Ocena wątku:
  • 0 głosów - średnia: 0
  • 1
  • 2
  • 3
  • 4
  • 5
WySzos [10:00 - co niedziela pod Maryśką]
Reaktywować się trzeba mości panowie! Jutro jedziemy!
Odpowiedz
Tak!
Odpowiedz
Trasa tutaj: http://www.gpsies.com/map.do?fileId=ikohvacmrafqqscc.

Na liczniku wyszło mi 91 km z avs 29 kmh.
Odpowiedz
Po tym jak się odłaczyłem od Was pojechałem na Bychawę, potem przez Bychawkę, Osolice, Pszczelą Wolę, Prawiedniki, Mętów. Mnie wyszło 62km średnia 28,4.
Odpowiedz
dzis odbyl sie wyszos w sumie wyjechalismy z Lublina w 5 osob cztery szosy i mtb,jaka byla dokladna trasa tego nie wiem bo jej nie ukoczylem problemy sprzetowe kondycyjne Undecided
Odpowiedz
Dziś z Kalim przy pięknej pogodzie pojechaliśmy do Samoklęsk.
Kali dobrze dawał, a ja miałem bardzo kiepski dzień.
Zrobiliśmy około 67km ze średnią 29.3km/h.
Wiatr wiał w twarz, gdy jechaliśmy tam, a z powrotem było z nim różnie.

Jechaliśmy przez Choiny, skręciliśmy na Półko i dalej jechaliśmy przez Nasutów, by ominąć południowy dojazd do Krasiczyna.
Odpowiedz
Widzę Kali że spodobała ci się ta traska :-D
Odpowiedz
No tym razem na tej trasie wiatr mnie nie pokonał.Co by nie mówić, urokliwa trasa.
Miłość jest dla hipisów, nienawiść jest dla panków!!!
Odpowiedz
Dzisiejszy WySzos całkiem pozytywny i dość rekreacyjno-turystyczny przebiegał trasą dość dziwną...

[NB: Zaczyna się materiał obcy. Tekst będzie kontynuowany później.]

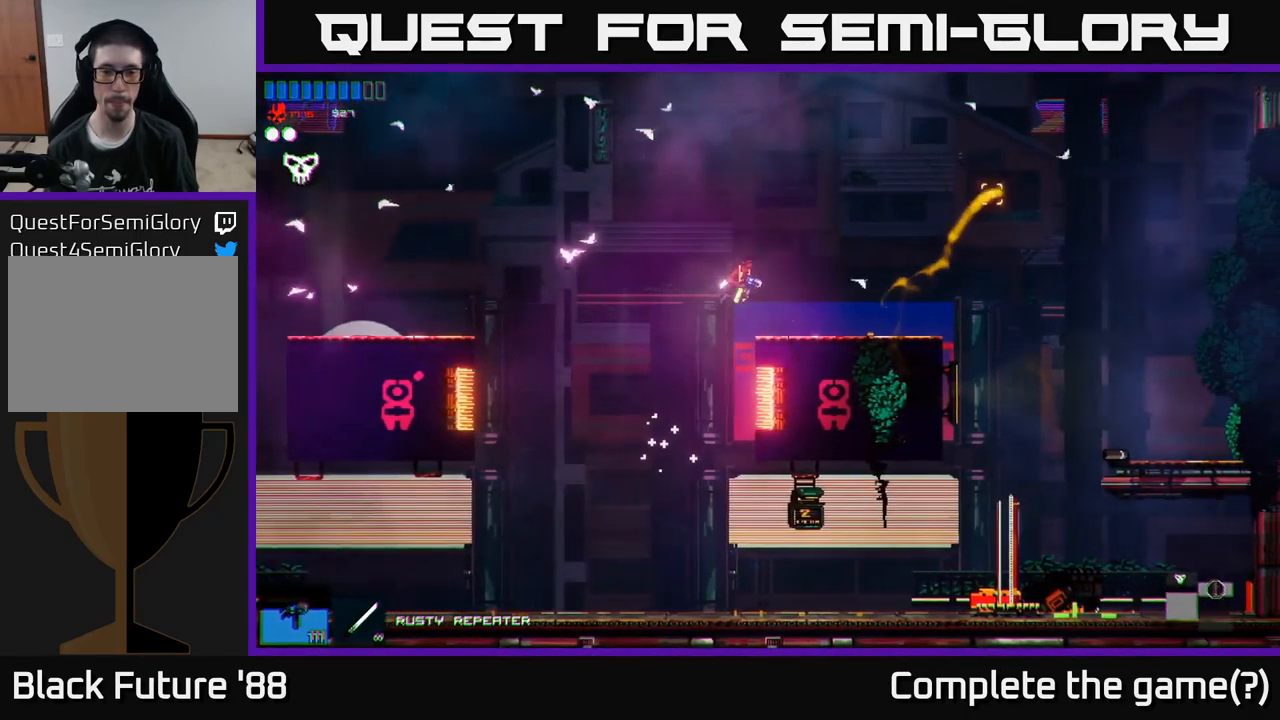
{"buttons": [], "left_stick": "right", "right_stick": "right", "events": []}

Początkowo założyliśmy jechać na Wojciechów i przez Nałęczów wrócić do Lublina, albowiem wszyscy trzej (Bartek, Artur i ja) nie najlepiej się czuliśmy.
Jednak, gdy dotarliśmy pod Nałęczów Artur zmobilizował nas do dalszych wyzwań.
Minęliśmy więc zdroje i pomknęliśmy podjazdem wylotowym na północ.
Nie chcąc jechać główną 17stką szukaliśmy innej drogi w Górach skręciliśmy...
Na końcu asfaltu był szuter, z informacji miejscowego sprzedawcy wynikało, że na przeciwległym wzgórzu jest już asfalt... pokusiliśmy się o mały przełaj i prawdę rzekł nam sklepikarz, bardzo miły krótki podjazd.
Na górze okazało się, że Bartek urwał szprychę, więc już zaczęliśmy mierzyć drogę 'byle szybciej do Lublina'.
Tak czy siak staraliśmy się jak najpóźniej wskoczyć na krajową 17stkę.
W Gutanowie i dalej do Garbowa jechaliśmy pięknymi wąskimi świeżo asfaltowanymi drogami.
Na krajowej 17stce wiatr wiał w twarz i było dość ciężko, ale daliśmy radę :]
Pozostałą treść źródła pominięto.